However, on the bikes in question, the entire front brake system was already properly bled, the hoses weren’t spongy and there was no performance issue with the function of the master cylinder internals (seals, piston, etc).
Here’s the explanation. Remember, these bikes are 25+ years old. If you have a high mileage bike and still have the original front brake lever, you should know that the lever itself is a wear item that needs periodic replacement. The lever is made of a relatively soft alloy. The protruding “tang” of the lever which actuates the end of the master piston is no match for the hardness of the piston. Hence, the “tang” wears down gradually with use. This changes the brake actuation point…gradually moving it closer and closer to the handgrip. Since the lever is a non-adjustable design, the only option is replacement.
Fortunately, the lever is inexpensive and easy to replace. I recommend the OEM lever, but good aftermarket items are available which are virtually indistinguishable from the original. A small dab of caliper grease on the contact point between the lever and the master piston is a good idea to make the lever action smooth.

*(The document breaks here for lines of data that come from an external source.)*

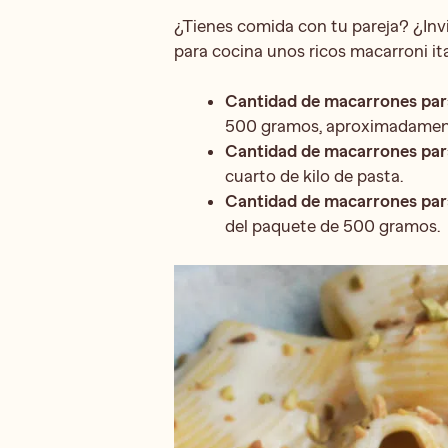
¿Tienes comida con tu pareja? ¿Inv
para cocina unos ricos macarroni ita
Cantidad de macarrones par
500 gramos, aproximadamen
Cantidad de macarrones par
cuarto de kilo de pasta.
Cantidad de macarrones par
del paquete de 500 gramos.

One final note: there is a small rubber bumper (looks like a short section of small diameter vacuum hose) which limits outward travel of the lever. this prevents rattling and limits excess free travel before the “tang” contacts the master piston. Most people overlook this important item during a master cylinder overhaul, but it should be checked and replaced as necessary. It is held in the lever bracket by a small retainer plate. The brake lever pivot bolt passes through this small retainer. Make sure these parts are assembled correctly…I often see them missing or installed incorrectly Also, if your rubber bumper is shot, you can order a new one from Honda or substitute a short section of vacuum tubing of the appropriate diameter.